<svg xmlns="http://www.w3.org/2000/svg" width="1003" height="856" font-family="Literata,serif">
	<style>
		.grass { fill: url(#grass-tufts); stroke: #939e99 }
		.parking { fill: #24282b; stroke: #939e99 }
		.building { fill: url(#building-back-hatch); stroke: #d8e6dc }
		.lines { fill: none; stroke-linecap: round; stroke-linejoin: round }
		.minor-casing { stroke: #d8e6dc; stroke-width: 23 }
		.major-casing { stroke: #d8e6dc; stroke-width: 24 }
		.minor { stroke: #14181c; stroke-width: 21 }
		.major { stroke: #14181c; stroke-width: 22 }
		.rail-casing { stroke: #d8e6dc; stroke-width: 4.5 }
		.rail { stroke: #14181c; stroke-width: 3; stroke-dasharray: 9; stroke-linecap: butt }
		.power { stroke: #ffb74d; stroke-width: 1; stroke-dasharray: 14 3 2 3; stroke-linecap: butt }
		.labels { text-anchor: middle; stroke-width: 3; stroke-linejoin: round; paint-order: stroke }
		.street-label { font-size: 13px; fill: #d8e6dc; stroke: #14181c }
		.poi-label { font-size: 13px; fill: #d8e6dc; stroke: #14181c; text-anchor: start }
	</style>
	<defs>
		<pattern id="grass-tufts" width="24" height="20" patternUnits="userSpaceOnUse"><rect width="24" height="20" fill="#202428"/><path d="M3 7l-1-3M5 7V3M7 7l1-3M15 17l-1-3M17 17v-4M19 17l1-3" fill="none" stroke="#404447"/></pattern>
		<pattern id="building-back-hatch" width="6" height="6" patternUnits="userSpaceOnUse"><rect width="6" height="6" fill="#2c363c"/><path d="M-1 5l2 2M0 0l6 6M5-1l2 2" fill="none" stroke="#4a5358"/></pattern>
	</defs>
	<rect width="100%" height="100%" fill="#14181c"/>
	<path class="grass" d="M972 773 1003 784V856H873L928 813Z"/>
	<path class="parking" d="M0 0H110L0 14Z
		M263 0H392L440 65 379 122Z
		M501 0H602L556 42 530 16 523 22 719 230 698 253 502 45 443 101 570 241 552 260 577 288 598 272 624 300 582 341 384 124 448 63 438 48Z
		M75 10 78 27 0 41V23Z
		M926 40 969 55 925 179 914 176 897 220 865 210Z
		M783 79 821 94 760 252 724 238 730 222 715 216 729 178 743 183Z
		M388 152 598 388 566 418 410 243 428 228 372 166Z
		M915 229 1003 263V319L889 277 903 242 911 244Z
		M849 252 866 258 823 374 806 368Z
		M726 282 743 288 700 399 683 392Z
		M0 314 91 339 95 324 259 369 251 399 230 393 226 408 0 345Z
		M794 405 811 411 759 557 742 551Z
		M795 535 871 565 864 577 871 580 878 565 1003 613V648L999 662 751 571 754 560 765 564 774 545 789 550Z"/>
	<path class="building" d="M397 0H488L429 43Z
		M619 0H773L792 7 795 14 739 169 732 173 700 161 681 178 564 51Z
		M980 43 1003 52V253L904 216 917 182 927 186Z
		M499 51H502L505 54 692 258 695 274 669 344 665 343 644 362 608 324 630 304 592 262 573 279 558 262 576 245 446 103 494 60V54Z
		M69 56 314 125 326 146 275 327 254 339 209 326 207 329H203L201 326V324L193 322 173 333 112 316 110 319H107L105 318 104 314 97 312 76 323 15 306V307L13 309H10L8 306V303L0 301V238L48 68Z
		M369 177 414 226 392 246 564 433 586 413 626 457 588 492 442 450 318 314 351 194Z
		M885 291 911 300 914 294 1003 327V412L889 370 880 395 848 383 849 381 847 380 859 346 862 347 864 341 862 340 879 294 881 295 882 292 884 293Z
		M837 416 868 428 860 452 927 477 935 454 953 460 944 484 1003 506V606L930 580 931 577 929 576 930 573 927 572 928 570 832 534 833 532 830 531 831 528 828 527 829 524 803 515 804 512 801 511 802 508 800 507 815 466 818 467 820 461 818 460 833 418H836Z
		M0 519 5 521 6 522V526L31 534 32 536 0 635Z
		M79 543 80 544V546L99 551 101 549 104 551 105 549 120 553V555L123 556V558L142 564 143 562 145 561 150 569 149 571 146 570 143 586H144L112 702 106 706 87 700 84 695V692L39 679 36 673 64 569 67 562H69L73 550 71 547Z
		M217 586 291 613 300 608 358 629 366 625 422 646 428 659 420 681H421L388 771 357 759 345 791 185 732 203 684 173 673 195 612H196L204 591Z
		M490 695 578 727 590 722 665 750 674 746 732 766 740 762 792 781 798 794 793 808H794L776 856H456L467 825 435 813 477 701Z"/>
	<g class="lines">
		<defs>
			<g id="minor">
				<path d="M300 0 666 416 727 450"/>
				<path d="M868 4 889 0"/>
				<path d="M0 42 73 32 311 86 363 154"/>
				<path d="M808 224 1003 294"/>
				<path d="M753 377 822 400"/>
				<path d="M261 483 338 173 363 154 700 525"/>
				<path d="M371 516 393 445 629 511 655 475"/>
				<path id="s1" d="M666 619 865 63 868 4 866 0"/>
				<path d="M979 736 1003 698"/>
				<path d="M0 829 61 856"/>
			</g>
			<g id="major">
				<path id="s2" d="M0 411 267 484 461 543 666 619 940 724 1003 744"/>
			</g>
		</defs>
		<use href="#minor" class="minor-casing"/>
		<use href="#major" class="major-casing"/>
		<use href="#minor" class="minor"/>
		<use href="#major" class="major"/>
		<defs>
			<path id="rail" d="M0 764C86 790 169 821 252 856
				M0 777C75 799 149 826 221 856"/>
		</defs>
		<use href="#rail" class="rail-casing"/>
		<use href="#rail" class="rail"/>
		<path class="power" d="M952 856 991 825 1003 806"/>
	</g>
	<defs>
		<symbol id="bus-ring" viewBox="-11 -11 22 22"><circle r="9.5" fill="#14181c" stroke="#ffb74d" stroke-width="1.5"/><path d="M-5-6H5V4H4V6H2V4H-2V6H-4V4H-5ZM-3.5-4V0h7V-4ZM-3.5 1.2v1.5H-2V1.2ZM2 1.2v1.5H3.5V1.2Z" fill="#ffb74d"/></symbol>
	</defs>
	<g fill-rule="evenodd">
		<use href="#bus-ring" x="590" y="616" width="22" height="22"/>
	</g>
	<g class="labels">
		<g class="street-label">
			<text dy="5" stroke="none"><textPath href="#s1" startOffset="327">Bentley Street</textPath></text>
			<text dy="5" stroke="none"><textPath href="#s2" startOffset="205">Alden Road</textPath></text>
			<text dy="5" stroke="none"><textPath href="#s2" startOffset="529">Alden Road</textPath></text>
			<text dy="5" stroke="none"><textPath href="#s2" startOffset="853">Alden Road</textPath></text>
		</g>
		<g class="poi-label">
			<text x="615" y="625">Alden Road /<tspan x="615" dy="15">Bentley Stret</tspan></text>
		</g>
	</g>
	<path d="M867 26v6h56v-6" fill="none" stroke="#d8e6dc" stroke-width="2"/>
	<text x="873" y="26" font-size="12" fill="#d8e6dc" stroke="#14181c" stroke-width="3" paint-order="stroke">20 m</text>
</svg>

_ _ _ _ _ _ _

Would you please give all of the records again exactly as they stand?

<svg xmlns="http://www.w3.org/2000/svg" width="1003" height="856" font-family="Literata,serif">
	<style>
		.grass { fill: url(#grass-tufts); stroke: #939e99 }
		.parking { fill: #24282b; stroke: #939e99 }
		.building { fill: url(#building-back-hatch); stroke: #d8e6dc }
		.lines { fill: none; stroke-linecap: round; stroke-linejoin: round }
		.minor-casing { stroke: #d8e6dc; stroke-width: 23 }
		.major-casing { stroke: #d8e6dc; stroke-width: 24 }
		.minor { stroke: #14181c; stroke-width: 21 }
		.major { stroke: #14181c; stroke-width: 22 }
		.rail-casing { stroke: #d8e6dc; stroke-width: 4.5 }
		.rail { stroke: #14181c; stroke-width: 3; stroke-dasharray: 9; stroke-linecap: butt }
		.power { stroke: #ffb74d; stroke-width: 1; stroke-dasharray: 14 3 2 3; stroke-linecap: butt }
		.labels { text-anchor: middle; stroke-width: 3; stroke-linejoin: round; paint-order: stroke }
		.street-label { font-size: 13px; fill: #d8e6dc; stroke: #14181c }
		.poi-label { font-size: 13px; fill: #d8e6dc; stroke: #14181c; text-anchor: start }
	</style>
	<defs>
		<pattern id="grass-tufts" width="24" height="20" patternUnits="userSpaceOnUse"><rect width="24" height="20" fill="#202428"/><path d="M3 7l-1-3M5 7V3M7 7l1-3M15 17l-1-3M17 17v-4M19 17l1-3" fill="none" stroke="#404447"/></pattern>
		<pattern id="building-back-hatch" width="6" height="6" patternUnits="userSpaceOnUse"><rect width="6" height="6" fill="#2c363c"/><path d="M-1 5l2 2M0 0l6 6M5-1l2 2" fill="none" stroke="#4a5358"/></pattern>
	</defs>
	<rect width="100%" height="100%" fill="#14181c"/>
	<path class="grass" d="M972 773 1003 784V856H873L928 813Z"/>
	<path class="parking" d="M0 0H110L0 14Z
		M263 0H392L440 65 379 122Z
		M501 0H602L556 42 530 16 523 22 719 230 698 253 502 45 443 101 570 241 552 260 577 288 598 272 624 300 582 341 384 124 448 63 438 48Z
		M75 10 78 27 0 41V23Z
		M926 40 969 55 925 179 914 176 897 220 865 210Z
		M783 79 821 94 760 252 724 238 730 222 715 216 729 178 743 183Z
		M388 152 598 388 566 418 410 243 428 228 372 166Z
		M915 229 1003 263V319L889 277 903 242 911 244Z
		M849 252 866 258 823 374 806 368Z
		M726 282 743 288 700 399 683 392Z
		M0 314 91 339 95 324 259 369 251 399 230 393 226 408 0 345Z
		M794 405 811 411 759 557 742 551Z
		M795 535 871 565 864 577 871 580 878 565 1003 613V648L999 662 751 571 754 560 765 564 774 545 789 550Z"/>
	<path class="building" d="M397 0H488L429 43Z
		M619 0H773L792 7 795 14 739 169 732 173 700 161 681 178 564 51Z
		M980 43 1003 52V253L904 216 917 182 927 186Z
		M499 51H502L505 54 692 258 695 274 669 344 665 343 644 362 608 324 630 304 592 262 573 279 558 262 576 245 446 103 494 60V54Z
		M69 56 314 125 326 146 275 327 254 339 209 326 207 329H203L201 326V324L193 322 173 333 112 316 110 319H107L105 318 104 314 97 312 76 323 15 306V307L13 309H10L8 306V303L0 301V238L48 68Z
		M369 177 414 226 392 246 564 433 586 413 626 457 588 492 442 450 318 314 351 194Z
		M885 291 911 300 914 294 1003 327V412L889 370 880 395 848 383 849 381 847 380 859 346 862 347 864 341 862 340 879 294 881 295 882 292 884 293Z
		M837 416 868 428 860 452 927 477 935 454 953 460 944 484 1003 506V606L930 580 931 577 929 576 930 573 927 572 928 570 832 534 833 532 830 531 831 528 828 527 829 524 803 515 804 512 801 511 802 508 800 507 815 466 818 467 820 461 818 460 833 418H836Z
		M0 519 5 521 6 522V526L31 534 32 536 0 635Z
		M79 543 80 544V546L99 551 101 549 104 551 105 549 120 553V555L123 556V558L142 564 143 562 145 561 150 569 149 571 146 570 143 586H144L112 702 106 706 87 700 84 695V692L39 679 36 673 64 569 67 562H69L73 550 71 547Z
		M217 586 291 613 300 608 358 629 366 625 422 646 428 659 420 681H421L388 771 357 759 345 791 185 732 203 684 173 673 195 612H196L204 591Z
		M490 695 578 727 590 722 665 750 674 746 732 766 740 762 792 781 798 794 793 808H794L776 856H456L467 825 435 813 477 701Z"/>
	<g class="lines">
		<defs>
			<g id="minor">
				<path d="M300 0 666 416 727 450"/>
				<path d="M868 4 889 0"/>
				<path d="M0 42 73 32 311 86 363 154"/>
				<path d="M808 224 1003 294"/>
				<path d="M753 377 822 400"/>
				<path d="M261 483 338 173 363 154 700 525"/>
				<path d="M371 516 393 445 629 511 655 475"/>
				<path id="s1" d="M666 619 865 63 868 4 866 0"/>
				<path d="M979 736 1003 698"/>
				<path d="M0 829 61 856"/>
			</g>
			<g id="major">
				<path id="s2" d="M0 411 267 484 461 543 666 619 940 724 1003 744"/>
			</g>
		</defs>
		<use href="#minor" class="minor-casing"/>
		<use href="#major" class="major-casing"/>
		<use href="#minor" class="minor"/>
		<use href="#major" class="major"/>
		<defs>
			<path id="rail" d="M0 764C86 790 169 821 252 856
				M0 777C75 799 149 826 221 856"/>
		</defs>
		<use href="#rail" class="rail-casing"/>
		<use href="#rail" class="rail"/>
		<path class="power" d="M952 856 991 825 1003 806"/>
	</g>
	<defs>
		<symbol id="bus-ring" viewBox="-11 -11 22 22"><circle r="9.5" fill="#14181c" stroke="#ffb74d" stroke-width="1.5"/><path d="M-5-6H5V4H4V6H2V4H-2V6H-4V4H-5ZM-3.5-4V0h7V-4ZM-3.5 1.2v1.5H-2V1.2ZM2 1.2v1.5H3.5V1.2Z" fill="#ffb74d"/></symbol>
	</defs>
	<g fill-rule="evenodd">
		<use href="#bus-ring" x="590" y="616" width="22" height="22"/>
	</g>
	<g class="labels">
		<g class="street-label">
			<text dy="5" stroke="none"><textPath href="#s1" startOffset="327">Bentley Street</textPath></text>
			<text dy="5" stroke="none"><textPath href="#s2" startOffset="205">Alden Road</textPath></text>
			<text dy="5" stroke="none"><textPath href="#s2" startOffset="529">Alden Road</textPath></text>
			<text dy="5" stroke="none"><textPath href="#s2" startOffset="853">Alden Road</textPath></text>
		</g>
		<g class="poi-label">
			<text x="615" y="625">Alden Road /<tspan x="615" dy="15">Bentley Stret</tspan></text>
		</g>
	</g>
	<path d="M867 26v6h56v-6" fill="none" stroke="#d8e6dc" stroke-width="2"/>
	<text x="873" y="26" font-size="12" fill="#d8e6dc" stroke="#14181c" stroke-width="3" paint-order="stroke">20 m</text>
</svg>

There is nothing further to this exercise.